Съехались все… Его родители, мои родители… Купили в Москве черные платки… Нас принимала чрезвычайная комиссия. Всем говорили одно и то же, что отдать вам тела ваших мужей, ваших сыновей мы не можем, они очень радиоактивные и будут похоронены на московском кладбище особым способом. В запаянных цинковых гробах, под бетонными плитками. И вы должны этот документ подписать. Нужно ваше согласие. Если кто-то возмущался, хотел увезти гроб на родину, его убеждали, что они, мол, герои и теперь семье уже не принадлежат. Они уже государственные люди… Принадлежат государству.

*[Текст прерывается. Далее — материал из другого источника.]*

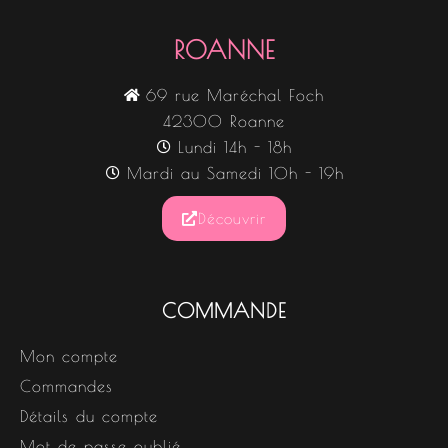
ROANNE
69 rue Maréchal Foch
42300 Roanne
Lundi 14h - 18h
Mardi au Samedi 10h - 19h
Découvrir
COMMANDE
Mon compte
Commandes
Détails du compte
Mot de passe oublié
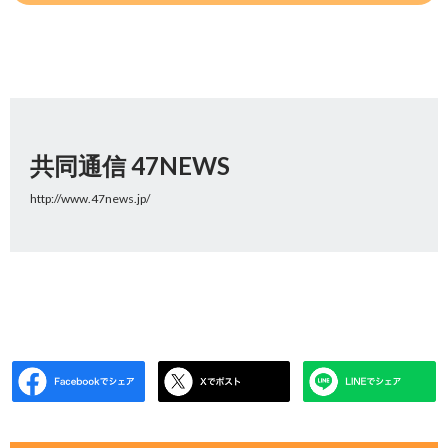
共同通信 47NEWS
http://www.47news.jp/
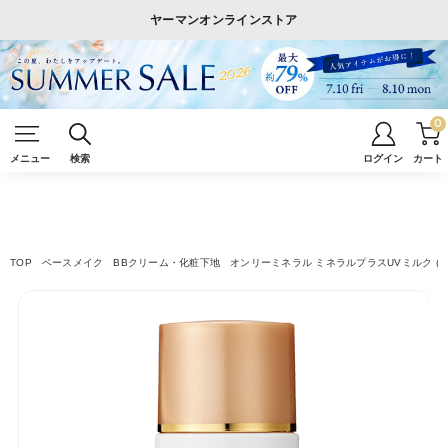
ヤーマンオンラインストア
0
メニュー
検索
ログイン
カート
TOP
ベースメイク
BBクリーム・化粧下地
オンリーミネラル ミネラルプラスUVミルク (28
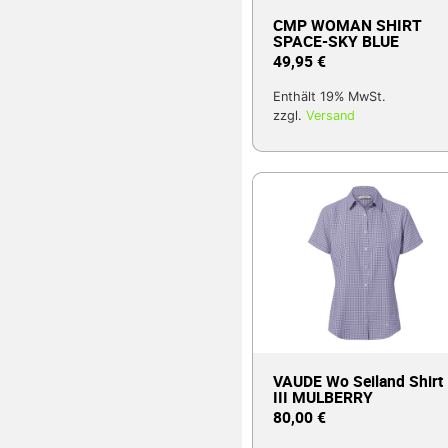
CMP WOMAN SHIRT
SPACE-SKY BLUE
49,95
€
Enthält 19% MwSt.
zzgl.
Versand
VAUDE Wo Seiland Shirt
III MULBERRY
80,00
€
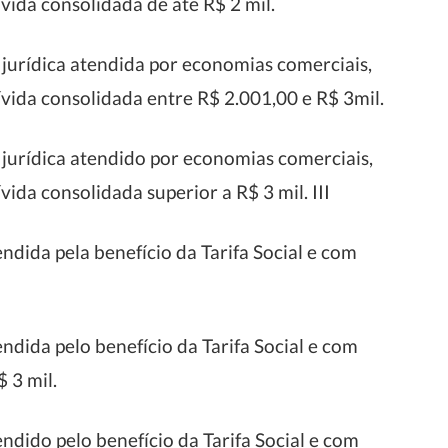
ívida consolidada de até R$ 2 mil.
ou jurídica atendida por economias comerciais,
dívida consolidada entre R$ 2.001,00 e R$ 3mil.
ou jurídica atendido por economias comerciais,
ívida consolidada superior a R$ 3 mil. III
tendida pela benefício da Tarifa Social e com
tendida pelo benefício da Tarifa Social e com
 3 mil.
tendido pelo benefício da Tarifa Social e com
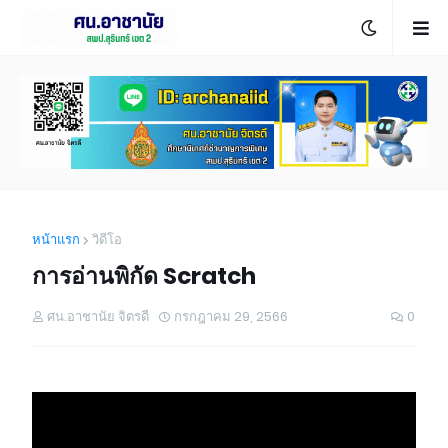
หน้าแรก
วิดีโอ
การอ่านพิกัด Scratch
ศน.อาชานัย จิตรดี
กรกฎาคม 29, 2566
0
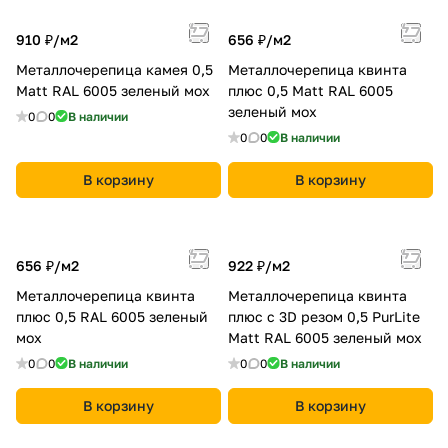
910 ₽/
м2
656 ₽/
м2
Металлочерепица камея 0,5
Металлочерепица квинта
Matt RAL 6005 зеленый мох
плюс 0,5 Мatt RAL 6005
зеленый мох
0
0
В наличии
0
0
В наличии
В корзину
В корзину
656 ₽/
м2
922 ₽/
м2
Металлочерепица квинта
Металлочерепица квинта
плюс 0,5 RAL 6005 зеленый
плюс c 3D резом 0,5 PurLite
мох
Мatt RAL 6005 зеленый мох
0
0
В наличии
0
0
В наличии
В корзину
В корзину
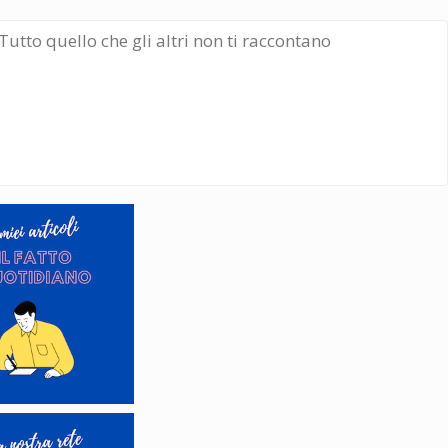
Tutto quello che gli altri non ti raccontano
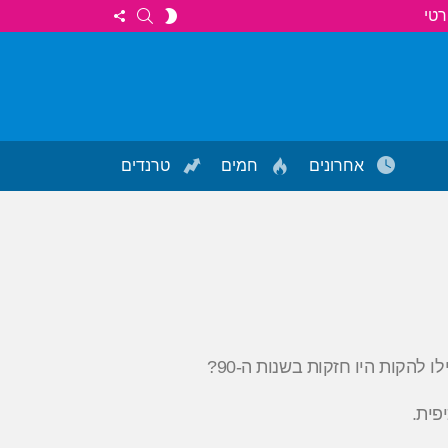
FOLLOW
SEARCH
SWITCH
רטי
US
SKIN
אחרונים
חמים
טרנדים
להקות היו חזקות בשנות ה-90?
פית.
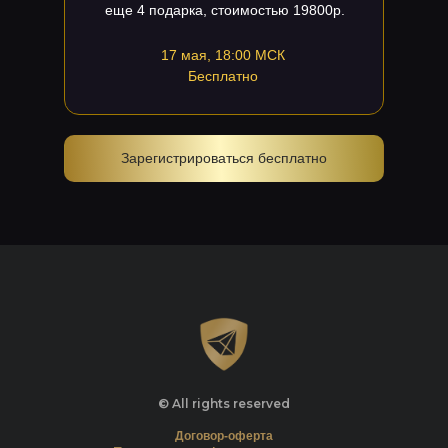
еще 4 подарка, стоимостью 19800р.
17 мая, 18:00 МСК
Бесплатно
Зарегистрироваться бесплатно
© All rights reserved
Договор-оферта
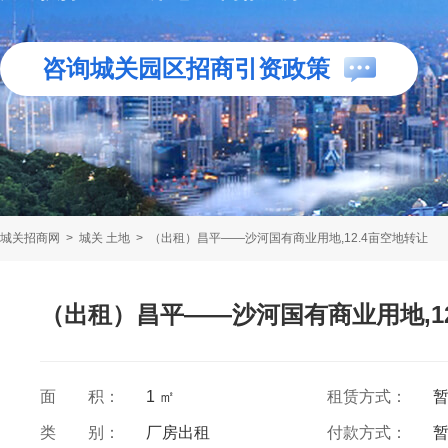
咨询城关园区招商引资政策
城关招商网
>
城关 土地
>
（出租）昌平——沙河国有商业用地,12.4亩空地转让
（出租）昌平——沙河国有商业用地,12
面 积：
1 ㎡
租赁方式：
类 别：
厂房出租
付款方式：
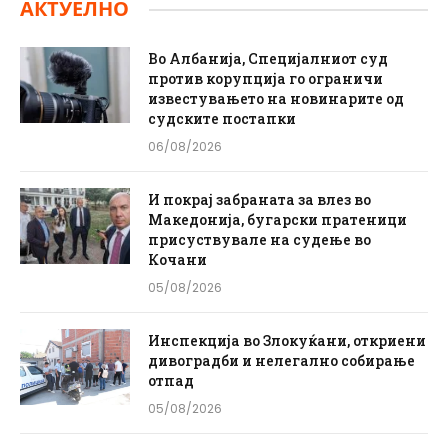
АКТУЕЛНО
Во Албанија, Специјалниот суд
против корупција го ограничи
известувањето на новинарите од
судските постапки
06/08/2026
И покрај забраната за влез во
Македонија, бугарски пратеници
присуствувале на судење во
Кочани
05/08/2026
Инспекција во Злокуќани, откриени
дивоградби и нелегално собирање
отпад
05/08/2026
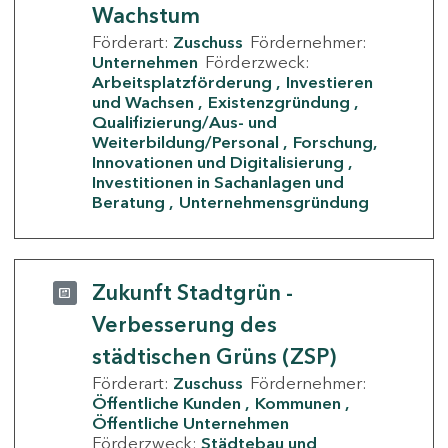
Wachstum
Förderart:
Zuschuss
Fördernehmer:
Unternehmen
Förderzweck:
Arbeitsplatzförderung
Investieren
und Wachsen
Existenzgründung
Qualifizierung/Aus- und
Weiterbildung/Personal
Forschung,
Innovationen und Digitalisierung
Investitionen in Sachanlagen und
Beratung
Unternehmensgründung
Zukunft Stadtgrün -
Verbesserung des
städtischen Grüns (ZSP)
Förderart:
Zuschuss
Fördernehmer:
Öffentliche Kunden
Kommunen
Öffentliche Unternehmen
Förderzweck:
Städtebau und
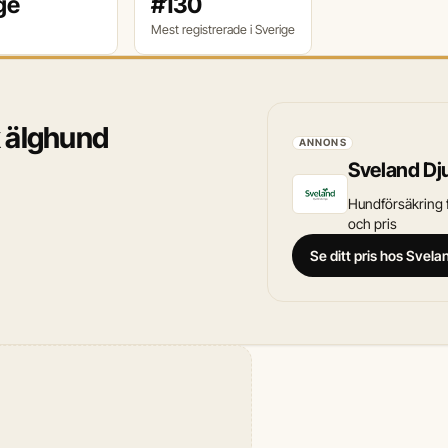
ge
#130
Mest registrerade i Sverige
sk älghund
ANNONS
Sveland Dj
Hundförsäkring f
och pris
Se ditt pris hos Svel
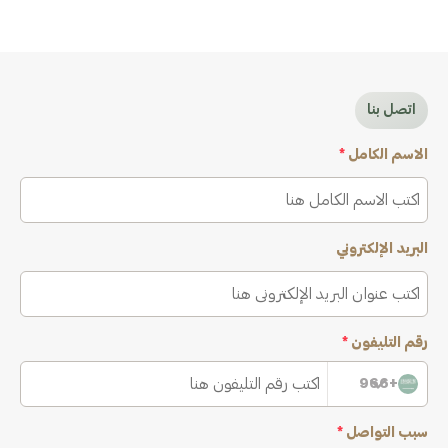
اتصل بنا
الاسم الكامل
*
البريد الإلكتروني
رقم التليفون
*
+966
سبب التواصل
*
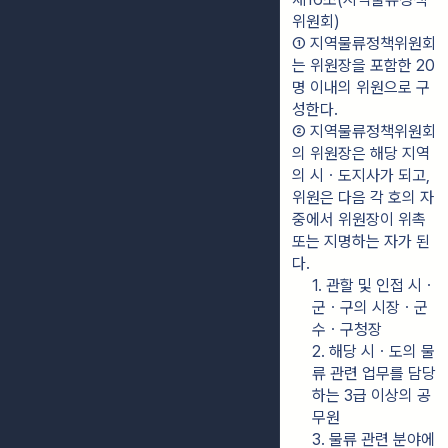
위원회)
① 지역물류정책위원회
는 위원장을 포함한 20
명 이내의 위원으로 구
성한다.
② 지역물류정책위원회
의 위원장은 해당 지역
의 시ㆍ도지사가 되고, 
위원은 다음 각 호의 자 
중에서 위원장이 위촉 
또는 지명하는 자가 된
다.
1. 관할 및 인접 시ㆍ
군ㆍ구의 시장ㆍ군
수ㆍ구청장
2. 해당 시ㆍ도의 물
류 관련 업무를 담당
하는 3급 이상의 공
무원
3. 물류 관련 분야에 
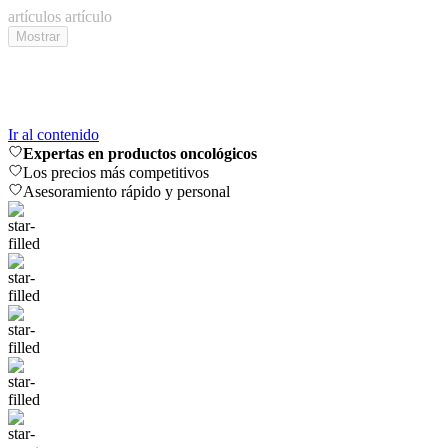
artículos
artículo
Mostrar
Ir al contenido
Expertas en productos oncológicos
Los precios más competitivos
Asesoramiento rápido y personal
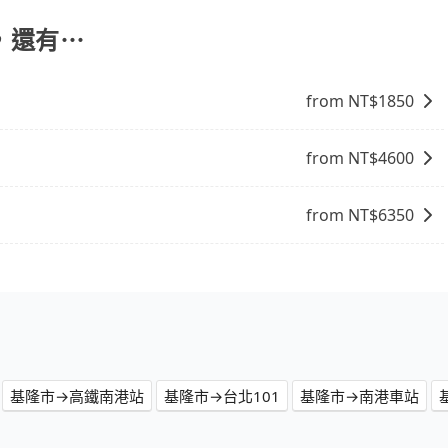
，還有⋯
from NT$
1850
from NT$
4600
from NT$
6350
基隆市→高鐵南港站
基隆市→台北101
基隆市→南港車站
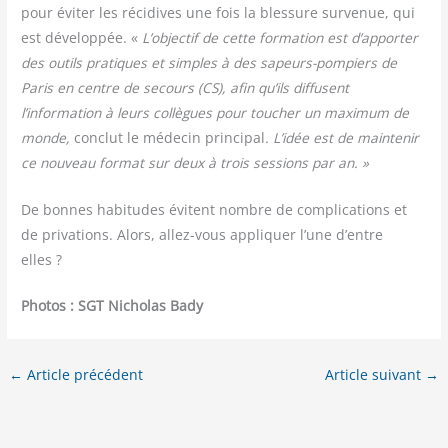
pour évi­ter les réci­dives une fois la bles­sure sur­ve­nue, qui
est déve­lop­pée. «
L’objectif de cette for­ma­tion est d’apporter
des outils pra­tiques et simples à des sapeurs-pom­piers de
Paris en centre de secours (CS), afin qu’ils dif­fusent
l’information à leurs col­lègues pour tou­cher un maxi­mum de
monde,
conclut le méde­cin prin­ci­pal
. L’idée est de main­te­nir
ce nou­veau for­mat sur deux à trois ses­sions par an. »
De bonnes habi­tudes évitent nombre de com­pli­ca­tions et
de pri­va­tions. Alors, allez-vous appli­quer l’une d’entre
elles ?
Pho­tos : SGT Nicho­las Bady
←
Article précédent
Article suivant
→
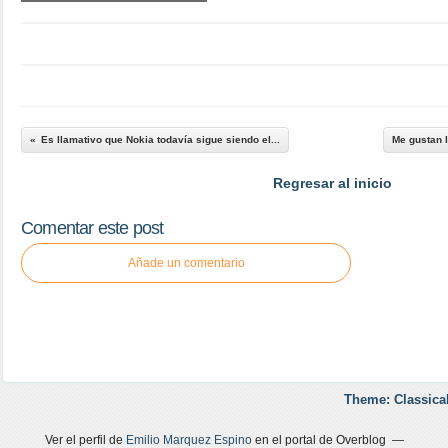
Es llamativo que Nokia todavía sigue siendo el...
Me gustan 
Regresar al inicio
Comentar este post
Añade un comentario
Theme: Classica
Ver el perfil de
Emilio Marquez Espino
en el portal de Overblog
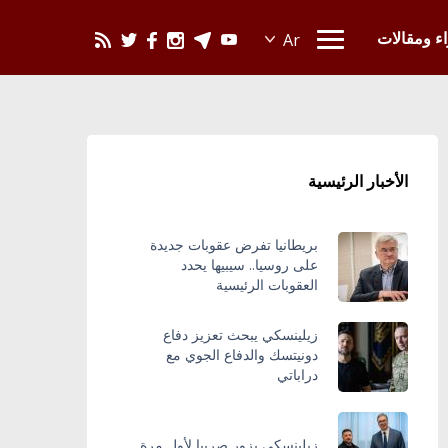
يحدث في العالم
اء ومقالات
الأخبار الرئيسية
بريطانيا تفرض عقوبات جديدة
على روسيا.. سيبيها يحدد
العقوبات الرئيسية
زيلينسكي يبحث تعزيز دفاع
دونيتسك والدفاع الجوي مع
دراباتي
زيلينسكي يزور صربيا لأول مرة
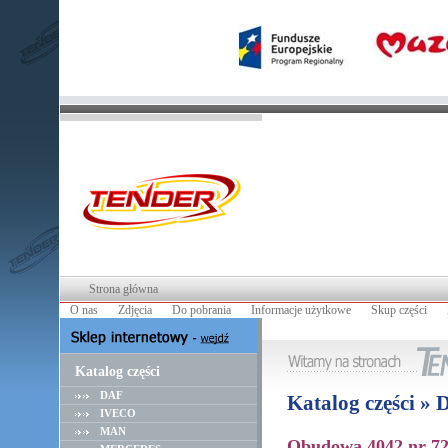
Strona główna
O nas
Zdjęcia
Do pobrania
Informacje użytkowe
Skup części
Katalog części
DAF
Katalog części »
IVECO
MAN
Obudowa 4042 nr 72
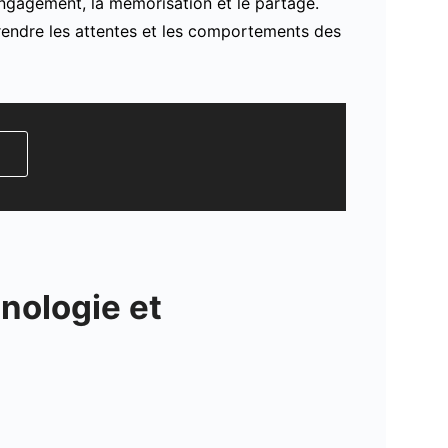
’engagement, la mémorisation et le partage.
rendre les attentes et les comportements des
nologie et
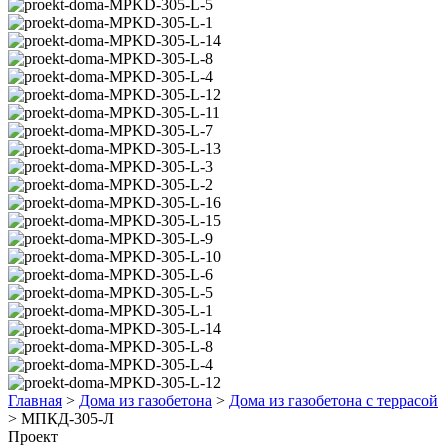
Главная
>
Дома из газобетона
>
Дома из газобетона с террасой
>
МПКД-305-Л
Проект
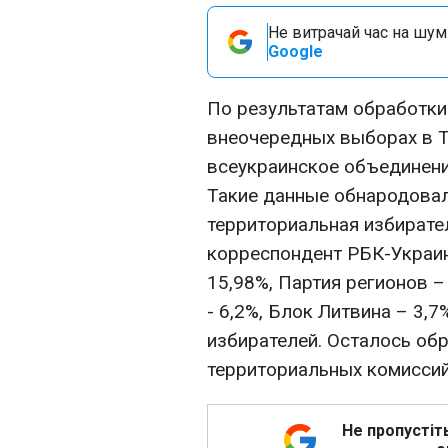
Не витрачай час на шум!
Google
По результатам обработки 
внеочередных выборах в Т
всеукраинское объединени
Такие данные обнародовал
территориальная избирате
корреспондент РБК-Украин
15,98%, Партия регионов –
- 6,2%, Блок Литвина – 3,
избирателей. Осталось об
территориальных комиссий 
Не пропустіт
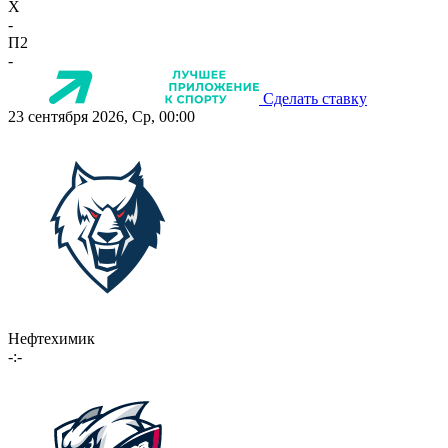
X
-
П2
-
Сделать ставку
23 сентября 2026, Ср, 00:00
Нефтехимик
-:-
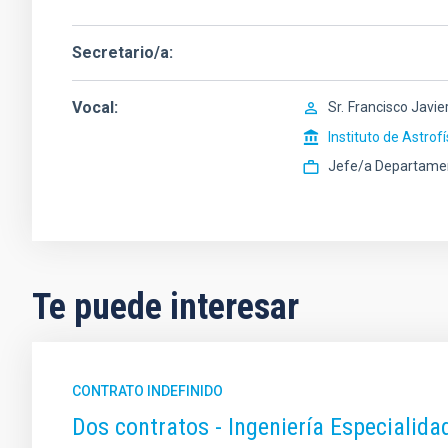
Secretario/a
Vocal
Sr.
Francisco Javie
Instituto de Astrof
Jefe/a Departame
Te puede interesar
CONTRATO INDEFINIDO
Dos contratos - Ingeniería Especiali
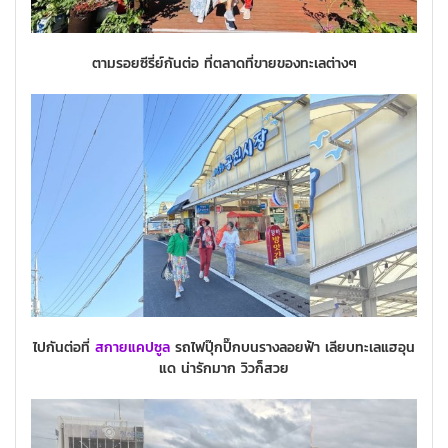
ตามรอยซีรี่ย์กันต่อ ที่ตลาดที่ขายของทะเลต่างๆ
ไปกันต่อที่
สกายแคปซูล
รถไฟปุ๊กปิ๊กบนรางลอยฟ้า เลียบทะเลแฮอุน
แด น่ารักมาก วิวก็สวย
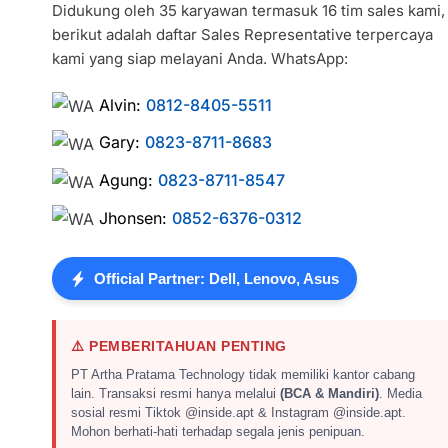
Didukung oleh 35 karyawan termasuk 16 tim sales kami,
berikut adalah daftar Sales Representative terpercaya
kami yang siap melayani Anda. WhatsApp:
Alvin:
0812-8405-5511
Gary:
0823-8711-8683
Agung:
0823-8711-8547
Jhonsen:
0852-6376-0312
Official Partner: Dell, Lenovo, Asus
⚠️ PEMBERITAHUAN PENTING
PT Artha Pratama Technology tidak memiliki kantor cabang
lain. Transaksi resmi hanya melalui
(BCA & Mandiri)
. Media
sosial resmi Tiktok @inside.apt & Instagram @inside.apt.
Mohon berhati-hati terhadap segala jenis penipuan.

Сели в катафалк… Родственники и какие-то военные люди. Полковник с рацией… По рации передают: “Ждите наших приказаний! Ждите!”. Два или три часа колесили по Москве, по кольцевой дороге. Опять в Москву возвращаемся… По рации: “На кладбище въезд не разрешаем. Кладбище атакуют иностранные корреспонденты. Еще подождите”. Родители молчат… Платок у мамы черный… Я чувствую, что теряю сознание. Со мной истерика: “Почему моего мужа надо прятать? Он – кто? Убийца? Преступник? Уголовник? Кого мы хороним?”. Мама: “Тихо, тихо, дочечка”. Гладит меня по голове, берет за руку. Полковник передает: “Разрешите следовать на кладбище. С женой истерика”. На кладбище нас окружили солдаты. Шли под конвоем. И гроб несли под конвоем. Никого не пустили попрощаться… Одни родственники… Засыпали моментально. “Быстро! Быстро!” – командовал офицер. Даже не дали гроб обнять.
И сразу – в автобусы…
Мгновенно купили и принесли обратные билеты… На следующий день… Все время с нами был какой-то человек в штатском, с военной выправкой, не дал даже выйти из номера и купить еду в дорогу. Не дай Бог, чтобы мы с кем-нибудь заговорили, особенно я. Как будто я тогда могла говорить, я уже даже плакать не могла. Дежурная, когда мы уходили, пересчитала все полотенца, все простыни… Тут же их складывала в полиэтиленовый мешок. Наверное, сожгли… За гостиницу мы сами заплатили. За четырнадцать суток…
Клиника лучевой болезни – четырнадцать суток… За четырнадцать суток человек умирает…
Дома я уснула. Зашла в дом и повалилась на кровать. Я спала трое суток. Меня не могли поднять… Приехала “скорая помощь”. “Нет, – сказал врач, – она не умерла. Она проснется. Это такой страшный сон”.